Younger employees, who have never known a world without the internet, often expect smartphones and Facebook access as a matter of course. That constitutes one kind of challenge for information security, but yet another is caused by the very velocity of technology change. Ewan MacLeod, a consultant who is working with corporate organisations to make better use of social media, says that the “fast-paced change in technology is creating problems, and the smart security people are ensuring that they are delivering value and not holding things back.
“What was business-critical information two years ago is simply not now. If you follow me on Facebook you have all my details. If I’ve friended you, you have my contact details. You can’t document that. In terms of storing such information, previously you would have done that in a database, to the right standards. So, what is important now is who has the password to the company Twitter account or Facebook page. A disgruntled former employee or a smart hacker can cause massive problems for a company’s reputation”, he continues.
“Consumer power used to be very low. It’s the complete opposite now. Within twenty minutes you can destroy a brand. And, if your company does not allow Facebook or Tweetdeck (say) you might not know!”
MacLeod sees Vodafone as a trailblazer for the creative and effective use of social media. Post a message on a cat lovers’ website about a negative experience you’ve had with Vodafone, and you’ll probably get a response from one of the company’s social media team. “Customer services [in companies in the social media vanguard] are driving this, and they make sure IT gets out of the way”. However, he says, “the vast majority of British companies are not getting Twitter. If we called it Marketing Process Re-engineering they’d be buying the book and getting the T-shirt!”
"We’ve found interest in unified communications being eclipsed by interest in the collaboration potential of Twitter, LinkedIn, Facebook, and so on" |
Ollie Ross, Corporate IT Forum |
He also contends that the “people who are jumping on this are the ones who see the significance of getting a response. They are not necessarily generation Y. It’s more the fact that they have business experience that enables them to see the value. It’s just about smart people. It’s about companies who want to move faster, better, cheaper. You see big gulfs between those who can move fast and those who can’t. It’s a problem for those who’ve been accustomed to 10 to 20 years of guys on £600 a day managing an email server”.

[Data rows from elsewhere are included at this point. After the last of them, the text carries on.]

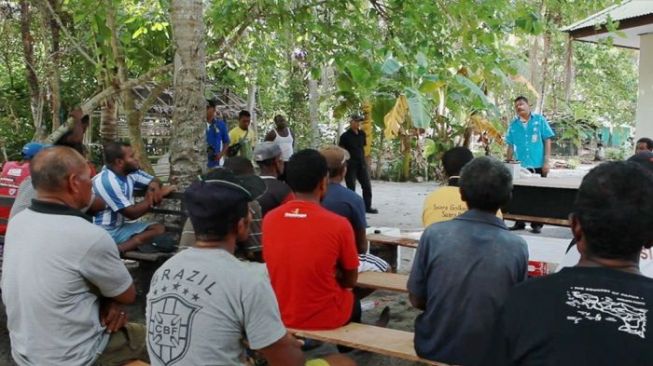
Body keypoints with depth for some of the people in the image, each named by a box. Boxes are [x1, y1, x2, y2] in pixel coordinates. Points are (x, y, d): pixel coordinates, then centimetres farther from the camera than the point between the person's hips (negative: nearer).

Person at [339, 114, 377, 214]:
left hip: (361, 164, 6)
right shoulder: (345, 136, -9)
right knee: (351, 187, 2)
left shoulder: (362, 134, 7)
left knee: (367, 186, 7)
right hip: (350, 165, -6)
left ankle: (367, 206, 17)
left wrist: (364, 159, 15)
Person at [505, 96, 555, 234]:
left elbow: (547, 141, -1)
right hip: (521, 166, 2)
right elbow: (511, 146, 10)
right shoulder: (513, 124, 7)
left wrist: (546, 161, -7)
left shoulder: (540, 120, 1)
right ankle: (519, 222, 16)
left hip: (538, 165, -2)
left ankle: (537, 224, 13)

His message for information security professionals is simple. “Massively open your minds. Security is more and more important. But change your perspective”.
Wielding a double-edged sword
John Colley, managing director, EMEA, for the information security certification organisation (ISC)² sees social media as “a double-edged sword”. He confirms that (ISC)² has indeed embraced the social media trend with its own Twitter presence, YouTube channel, and its own social networking service – Intersec.
“In a sense, this is nothing new. You used to get technical staff posting on bulletin boards, which was always both dangerous but potentially useful for solving problems”. And he recalls that “at ICL [International Computers Limited], we had the knowledge management intranet Cafe Vik in the late 1990s, which was a precursor to wikis and so on”. Cafe Vik was an intranet whose letters stood for ‘Valuing ICL Knowledge’, and was a star of the knowledge management firmament in the era of Web 1.0. Its mission to promote knowledge sharing was much admired and emulated by organisations a decade ago. But it belongs to a more top-down and walled in world than that being created through social networking sites — at least according to contemporary commentators such as the authors of Groundswell, Forrester analysts Charlene Li and Josh Bernoff.
John Colley sees the BBC, and other major media outlets, as leading the way with the building in of interactivity with social media. “Infosecurity professionals need to work out how to deal with this: understand the capabilities of the technology and understand the risks”.